Buongiorno, buonasera, per favore, grazie e arrivederci, gli devi dire.

Che se non glielo dici si incazza.

Fidati, si incazza, senza fartelo vedere, ma si incazza.

Però non abusare della formalità cordiale, che poi pensa che lo stai prendendo per il culo.

Te l’ho detto che è un testa di cazzo.

Fa l’altezzoso, che poi che cazzo fai l’altezzoso Enrico, che al 90% indossi un grembiulino, posizionato puntualmente ad altezza pacco.

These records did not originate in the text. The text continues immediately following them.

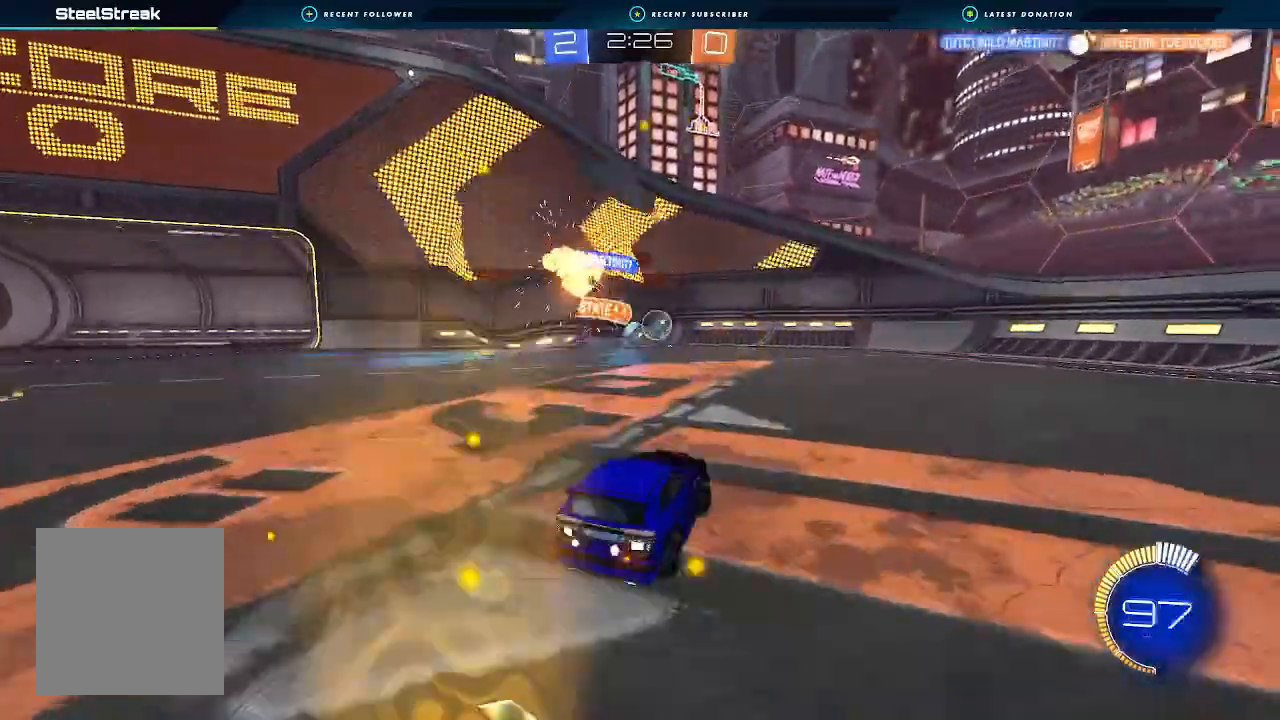
Gameplay with a controller (Xbox layout); each line is a JSON object with the inputs held at the frame after it (dt_ms = milliseconds from this image to that frame). "events" lists button and stick changes between this image and that frame as [ms after this image, input, new state], when the widget could be followed in between.
{"dt_ms": 500, "buttons": ["B", "R2"], "left_stick": "center", "right_stick": "center", "events": [[267, "B", "down"], [267, "left_stick", "left"], [400, "left_stick", "center"]]}
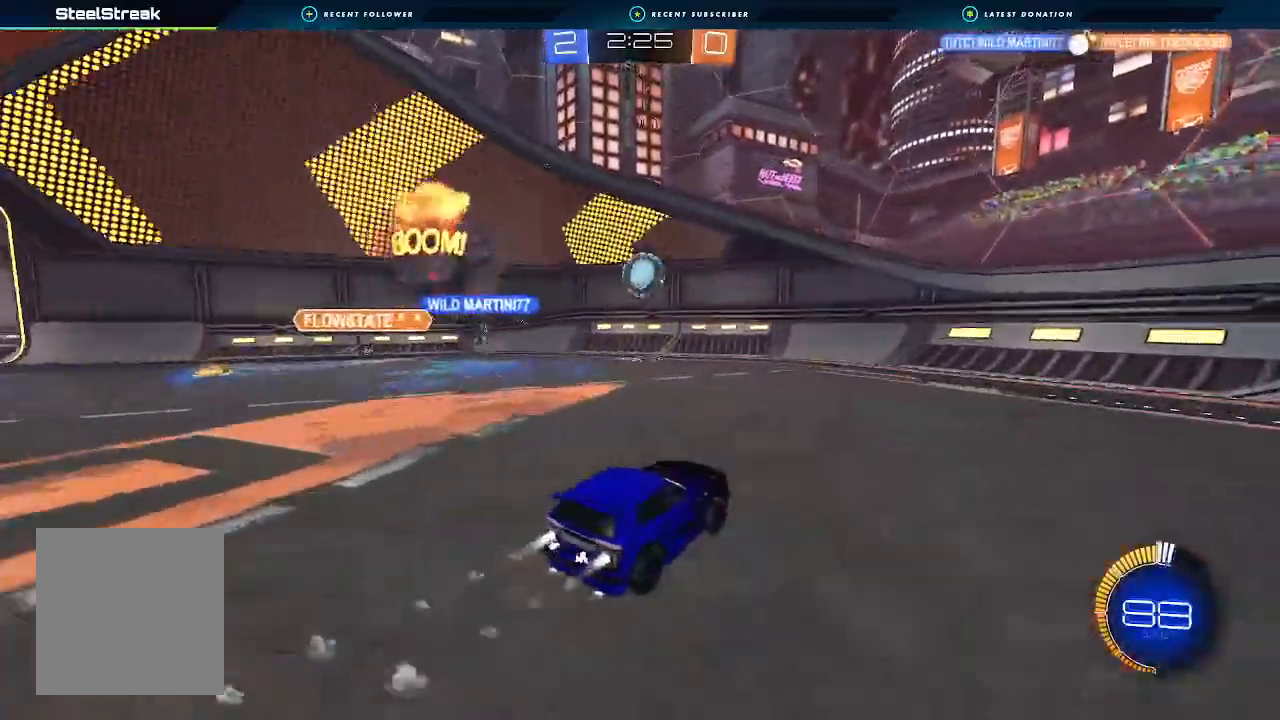
{"dt_ms": 1000, "buttons": ["B", "R2"], "left_stick": "left", "right_stick": "center"}
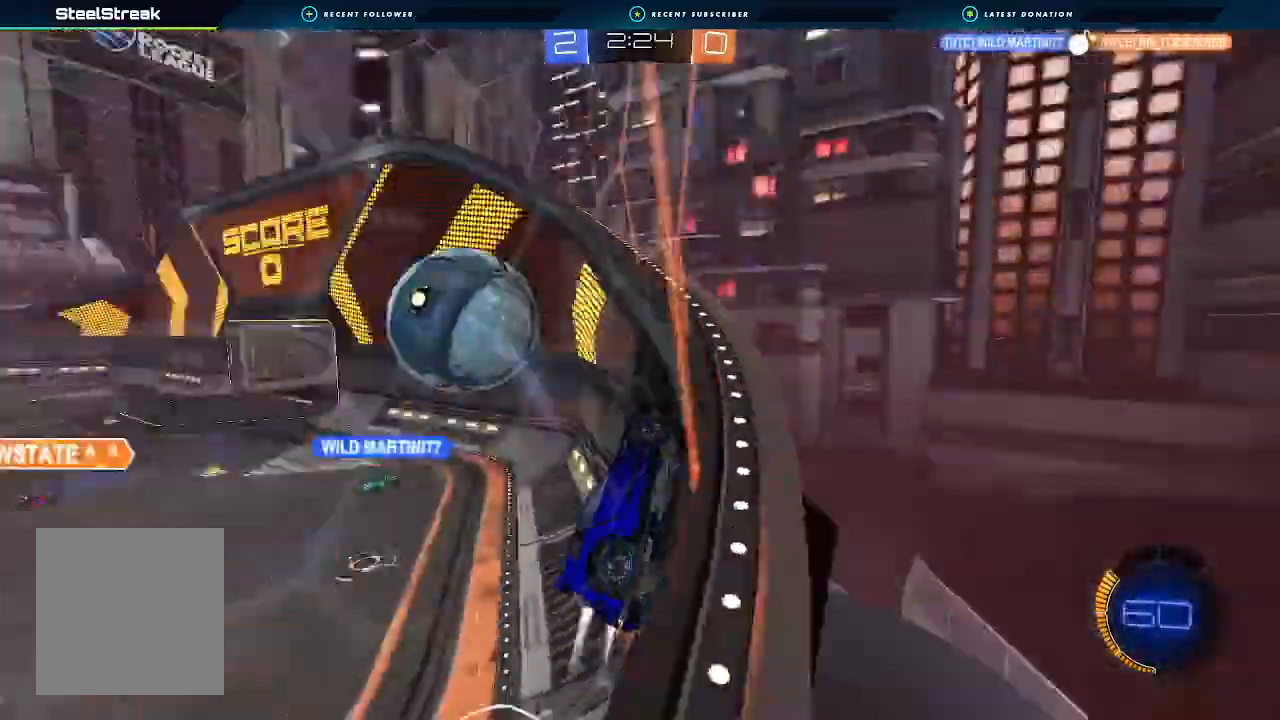
{"dt_ms": 1000, "buttons": ["B", "R2"], "left_stick": "center", "right_stick": "center"}
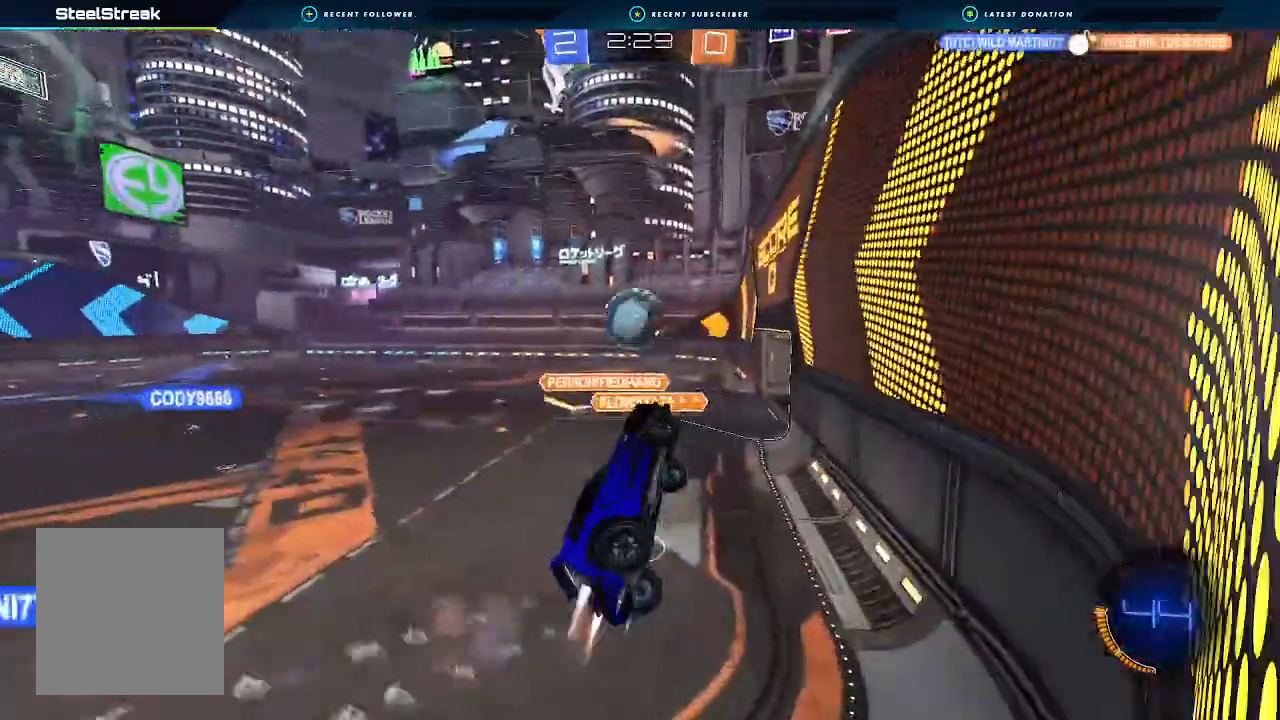
{"dt_ms": 500, "buttons": ["B", "R2"], "left_stick": "center", "right_stick": "center", "events": [[267, "L1", "down"], [267, "left_stick", "right"], [367, "L1", "up"], [367, "left_stick", "up"], [467, "left_stick", "center"]]}
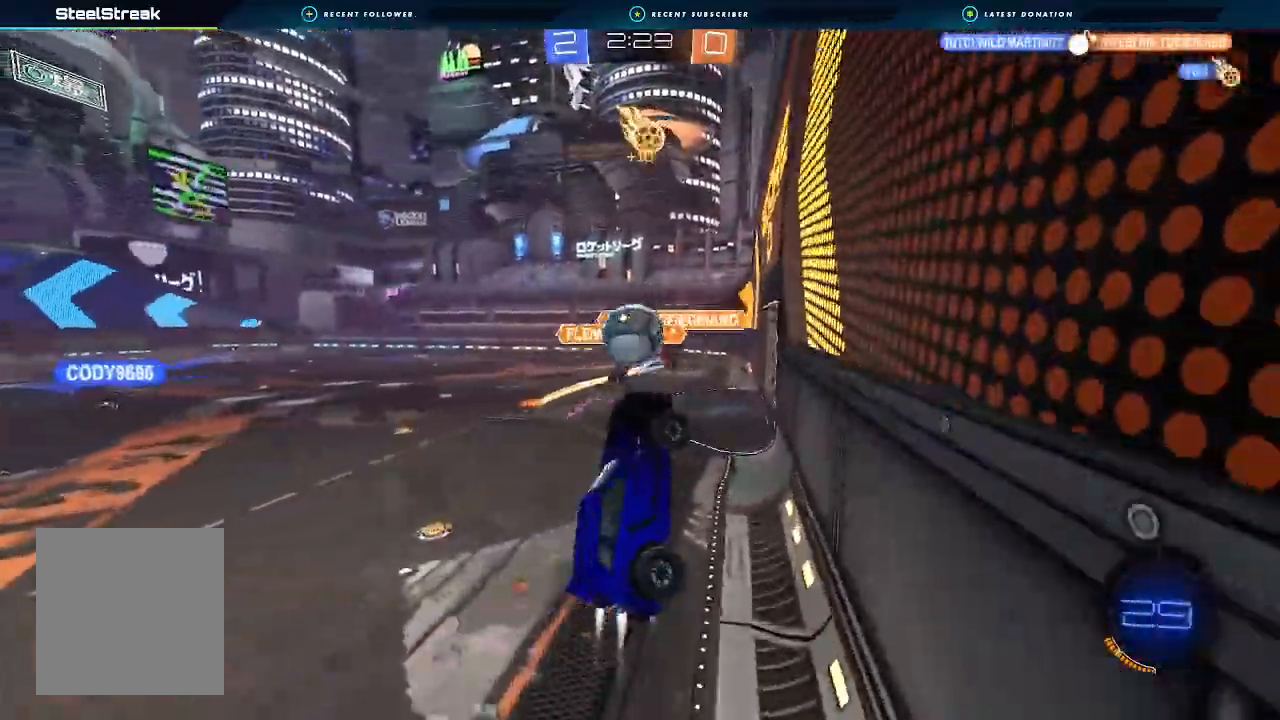
{"dt_ms": 500, "buttons": ["R2"], "left_stick": "left", "right_stick": "center", "events": [[33, "B", "up"], [167, "left_stick", "up-left"], [300, "left_stick", "center"], [500, "left_stick", "left"]]}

Ricapitoliamo, sul metro e ottanta, slanciato, barba incolta carnagione olivastra, testa di cazzo.

C’è una storia, in realtà ce ne sono tante, innumerevoli, impossibile raccontarle tutte, ma siate sicuri che ne verranno ricordate molte, a titolo esemplificativo.

Della maggior parte di queste storie, e mi dispiaccio, non possiamo verificarne la veridicità.

Voi prendetele per buone.

C’è una storia sul suo primo giorno.

Lui la racconta, rimaneggiandola, paragonando il corso per diventare barista che ha seguito con l’accademia militare.

Ma Enrico stai parlando seriamente? Come se ti fossi dovuto svegliare la mattina alle sei e fare cappuccini! Che cosa avresti fatto? Pulire il bancone mentre il cliente stronzo ti insulta per non fargli vedere che stai per scoppiare a piangere?

Enrico non ha fatto nessun corso, lo zio è il proprietario del bar.

E il barista wannabe voleva trovare un lavoro perché “No credimi, l’università non è il mio ambiente, poi volevo iniziare a smettere di chiedere i soldi ai miei”, e ha i genitori milionari.

Anche paraculo, Enrico.

Ma restiamo sulla storia del suo primo giorno.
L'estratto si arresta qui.